Comentarista de TV e Lula se enfrentam em fórum de SP

Em 25/11/2015

 

Fotos: Reprodução/Facebook Marco Antonio Villa e Ricardo Stuckert/Instituto Lula

 

Aconteceu na quinta-feira (19), no Fórum da Barra Funda, em São Paulo, a audiência decorrente da queixa-crime registrada pelos advogados do ex-presidente Luiz Inácio Lula da Silva contra o historiador e escritor Marco Antonio Villa.

De acordo com nota divulgada no site do Instituto Lula, o procedimento acontece “por conta de afirmações caluniosas proferidas por ele (Villa) na edição de 20 de julho do Jornal da Cultura 2ª edição, onde é parte do elenco fixo de comentaristas. A ação é referente a apenas um dos recorrentes comentários caluniosos que o professor da UFSCar (Universidade Federal de São Carlos) repete contra o ex-presidente no jornal noturno da TV pública do governo do Estado de São Paulo”.

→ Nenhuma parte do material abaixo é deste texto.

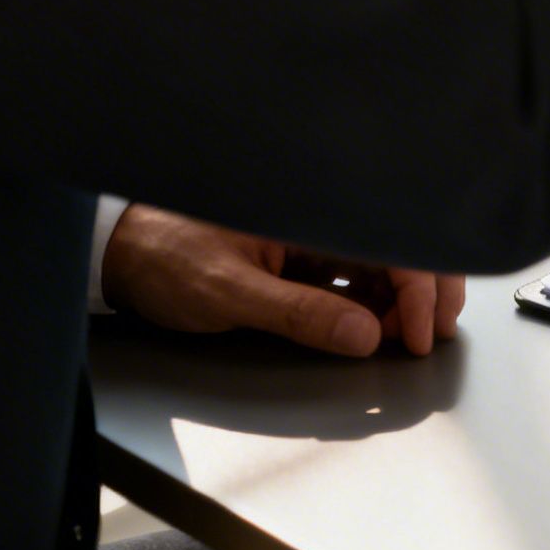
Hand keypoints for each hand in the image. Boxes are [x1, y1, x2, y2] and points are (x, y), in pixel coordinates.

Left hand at [101, 203, 464, 356]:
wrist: (118, 252)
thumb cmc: (163, 257)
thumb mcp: (228, 292)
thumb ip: (298, 313)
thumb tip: (365, 335)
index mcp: (310, 210)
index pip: (391, 243)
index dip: (420, 290)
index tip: (418, 335)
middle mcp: (319, 218)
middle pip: (399, 249)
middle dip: (428, 293)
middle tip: (432, 337)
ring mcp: (312, 239)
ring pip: (383, 266)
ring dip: (404, 302)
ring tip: (404, 339)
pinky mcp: (302, 259)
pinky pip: (355, 279)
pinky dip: (376, 305)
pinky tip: (377, 328)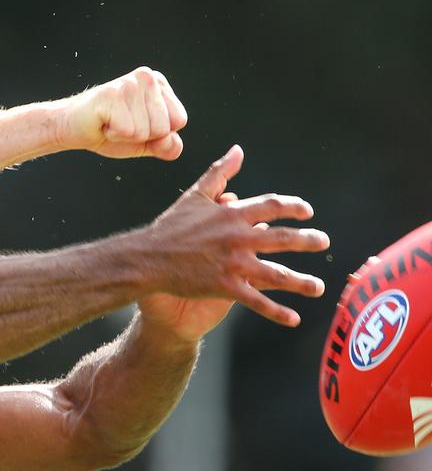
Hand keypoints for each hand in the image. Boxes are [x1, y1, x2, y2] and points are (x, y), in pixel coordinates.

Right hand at [61, 66, 187, 159]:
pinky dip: (114, 135)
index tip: (134, 124)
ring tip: (110, 123)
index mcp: (159, 84)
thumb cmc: (109, 132)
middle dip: (141, 136)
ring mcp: (128, 84)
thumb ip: (166, 145)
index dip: (156, 134)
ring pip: (146, 131)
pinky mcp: (111, 95)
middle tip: (120, 124)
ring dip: (125, 136)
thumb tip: (172, 144)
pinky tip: (102, 123)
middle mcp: (147, 77)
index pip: (179, 121)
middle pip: (164, 128)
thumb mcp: (145, 142)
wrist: (71, 128)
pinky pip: (129, 132)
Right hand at [138, 145, 328, 326]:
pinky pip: (257, 301)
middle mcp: (238, 237)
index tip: (307, 212)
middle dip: (308, 241)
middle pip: (284, 238)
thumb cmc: (169, 227)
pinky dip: (277, 312)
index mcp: (232, 214)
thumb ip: (220, 173)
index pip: (272, 206)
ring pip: (277, 273)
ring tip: (318, 286)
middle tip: (322, 242)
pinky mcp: (225, 286)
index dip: (293, 207)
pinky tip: (293, 319)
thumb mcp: (195, 195)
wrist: (147, 258)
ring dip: (302, 281)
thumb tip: (238, 151)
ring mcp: (234, 263)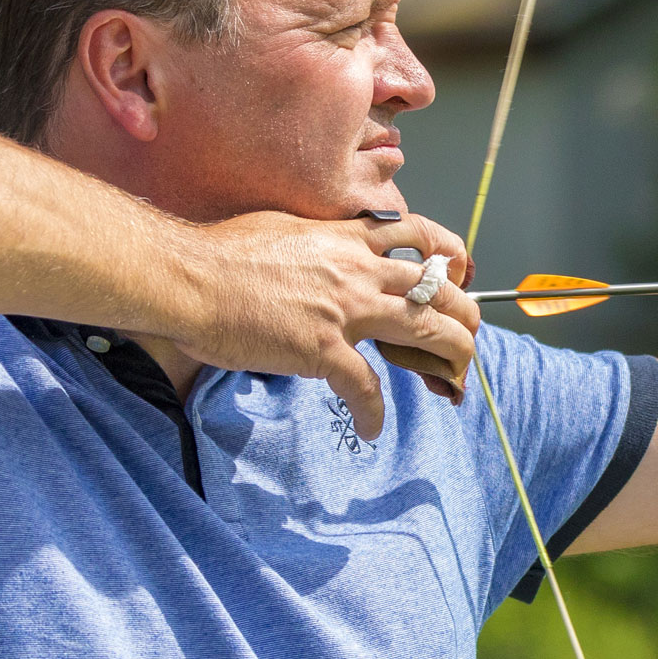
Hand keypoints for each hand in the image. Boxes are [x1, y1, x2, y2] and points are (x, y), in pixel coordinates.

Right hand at [172, 209, 480, 438]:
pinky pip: (367, 388)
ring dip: (453, 358)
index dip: (450, 254)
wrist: (189, 278)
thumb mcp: (282, 229)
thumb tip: (315, 250)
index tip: (459, 273)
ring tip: (455, 382)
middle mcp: (359, 271)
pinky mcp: (324, 349)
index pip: (420, 236)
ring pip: (429, 331)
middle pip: (440, 288)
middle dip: (466, 315)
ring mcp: (347, 310)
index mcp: (348, 240)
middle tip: (468, 338)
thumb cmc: (219, 253)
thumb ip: (314, 243)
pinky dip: (375, 413)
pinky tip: (372, 429)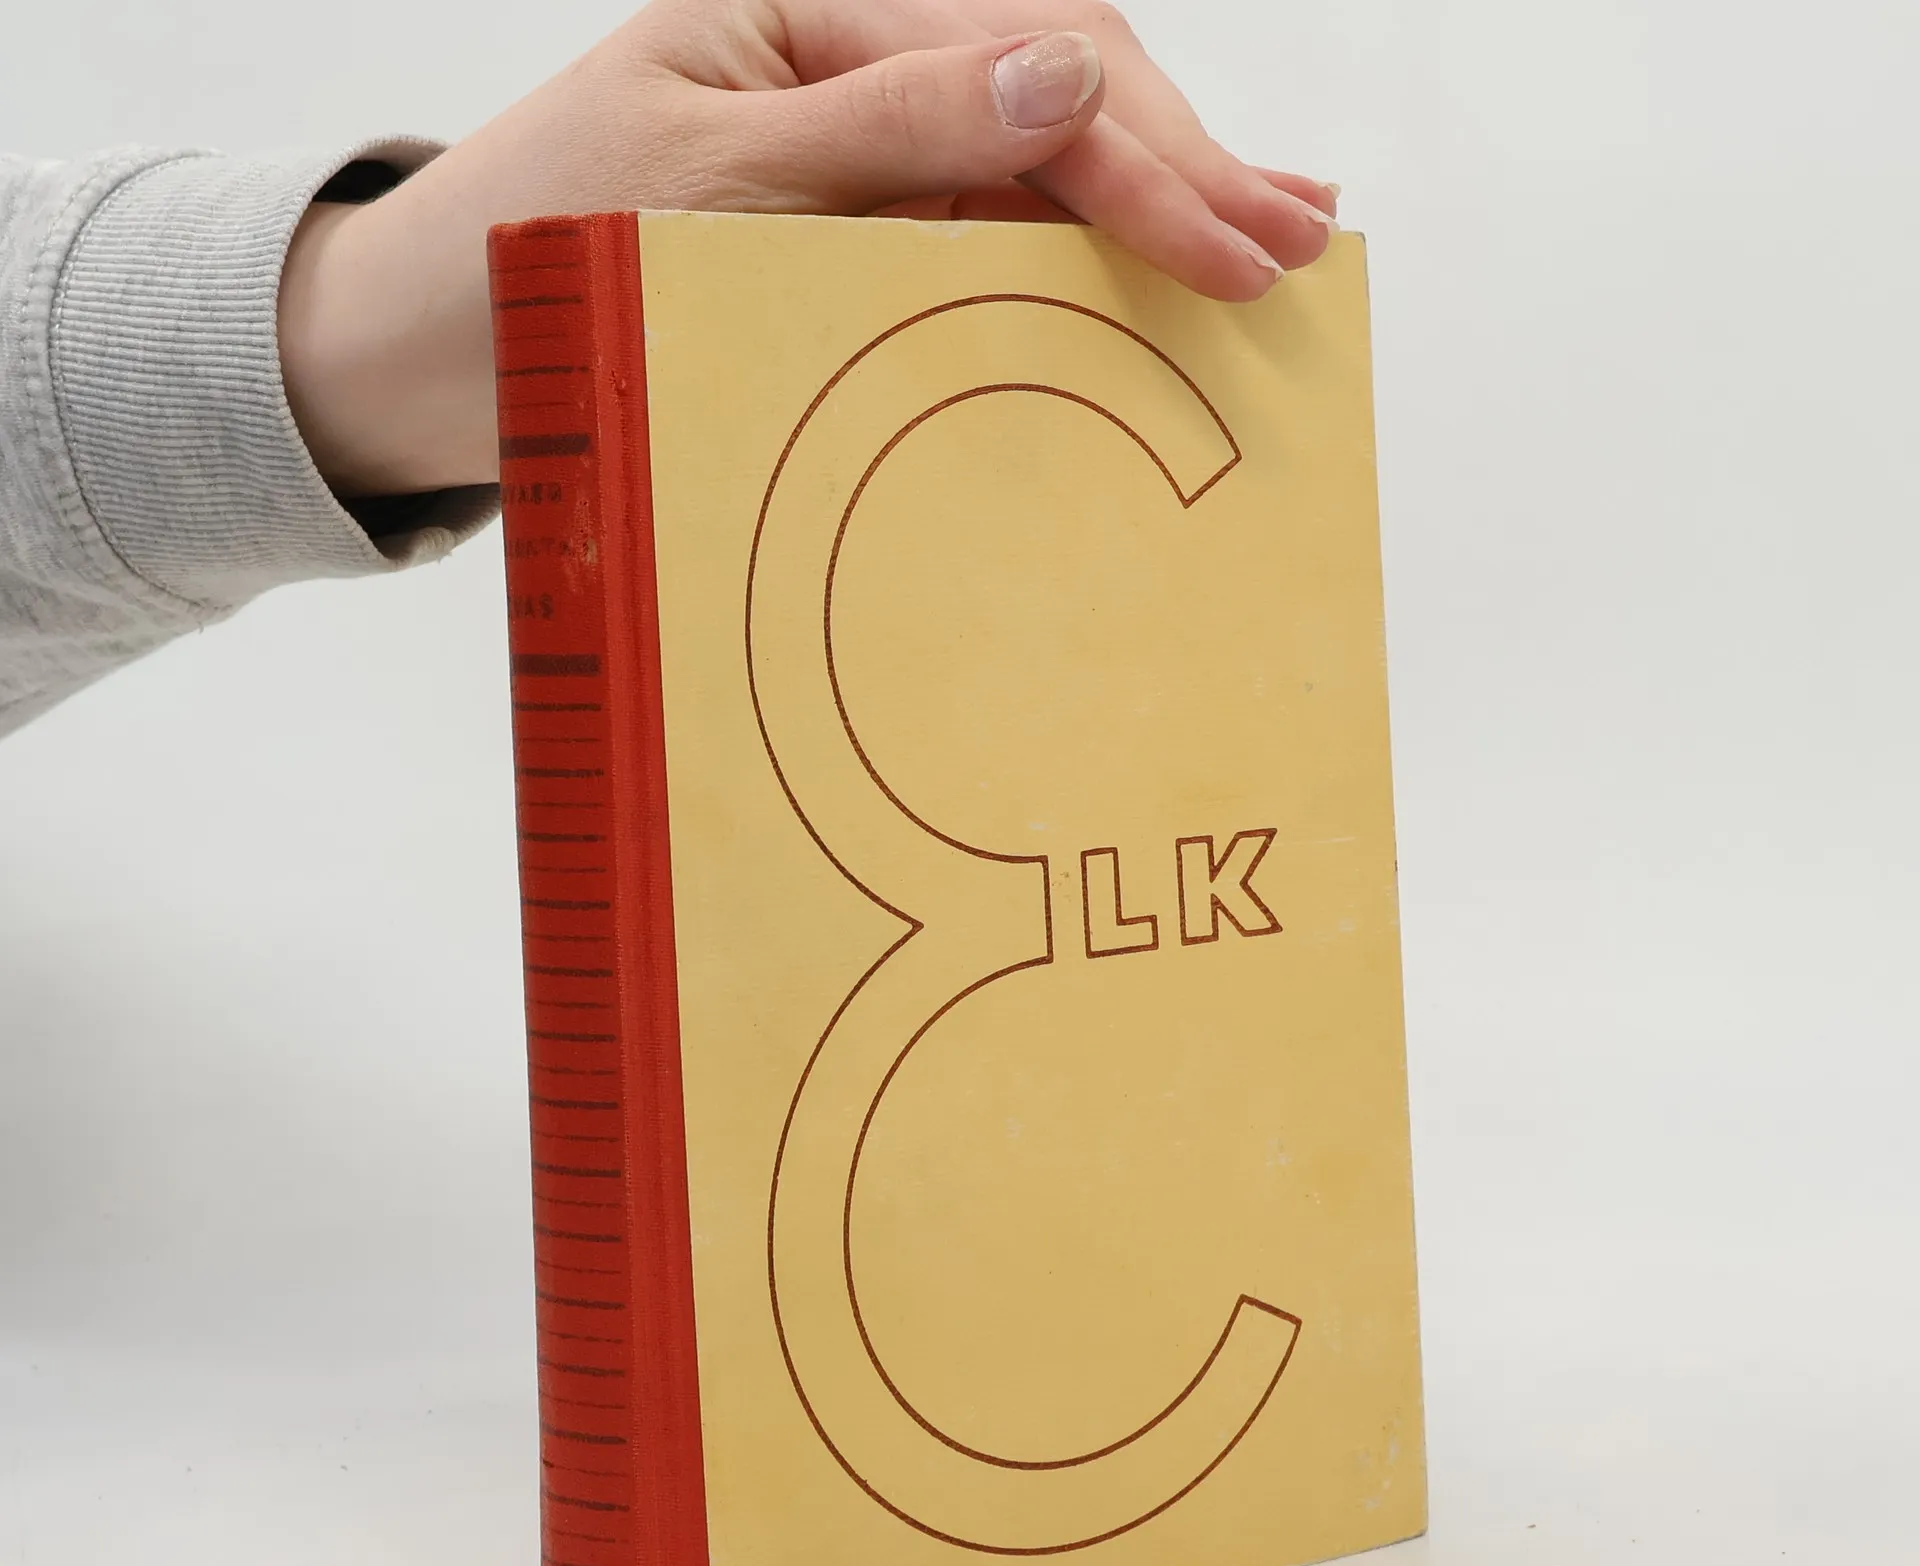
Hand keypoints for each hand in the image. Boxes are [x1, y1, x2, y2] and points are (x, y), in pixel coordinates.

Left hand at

No referido comentário, Villa disse que o ex-presidente “mente, mente”, que é culpado de “tráfico de influência internacional, sim”, além de “réu oculto do mensalão”, “chefe do petrolão”, “chefe da quadrilha” e teria organizado “todo o esquema de corrupção”.

No texto protocolado na Justiça Estadual de São Paulo, a defesa de Lula aponta que as acusações de Villa incorrem em calúnia, injúria e difamação. “Essas afirmações foram emitidas sem qualquer elemento que pudesse respaldá-las”, aponta a queixa-crime.

Na edição de segunda-feira (23) do Jornal da Cultura, Marco Antonio Villa comentou o desdobramento da ação: “Cheguei sozinho (ao Fórum), entrei e saí pela porta da frente. Ele (Lula) entrou e saiu pela porta dos fundos, cercado por um batalhão de seguranças”.

Segundo o historiador, a audiência durou apenas quatro minutos. “Reafirmei (ao juiz) tudo o que disse, no direito da Constituição, da lei. Disse que é meu compromisso (exigir) que o maior desvio de recursos públicos da história do mundo tem de ser apurado”.

Ainda no telejornal, Villa se mostrou grato aos que compartilham suas posições: “Tinha muitos manifestantes ali (no Fórum) me apoiando. Agradeço muito a ideia da liberdade e da democracia”.

 

Antipetismo declarado

Vem de longa data a cruzada de Marco Antonio Villa contra o ex-presidente Lula.

Sabe disso quem acompanha o Jornal da Cultura às segundas-feiras, dia no qual o historiador ocupa a bancada ao lado do também comentarista Airton Soares, advogado e ex-deputado federal pelo PT, e o âncora do telejornal, Willian Côrrea.

Ao contrário de alguns comentaristas de política, que são antipetistas mas disfarçam a posição ideológica, Villa assume suas convicções não apenas diante das câmeras, mas também ao microfone do Jornal da Manhã da Rádio Jovem Pan de São Paulo, em debates no site da revista Veja e também em livros.

Em 2013 ele lançou ‘Década Perdida – Dez anos de PT no Governo’ pela editora Record. Na capa, uma foto de Lula de costas, usando a faixa presidencial.

É da autoria dele também ‘Mensalão – O Julgamento do Maior Caso de Corrupção da História Política Brasileira’, editado pela Leya. Caricaturas de figuras políticas como José Dirceu, José Genoíno, Delúbio Soares e Roberto Jefferson fazem parte da ilustração da capa.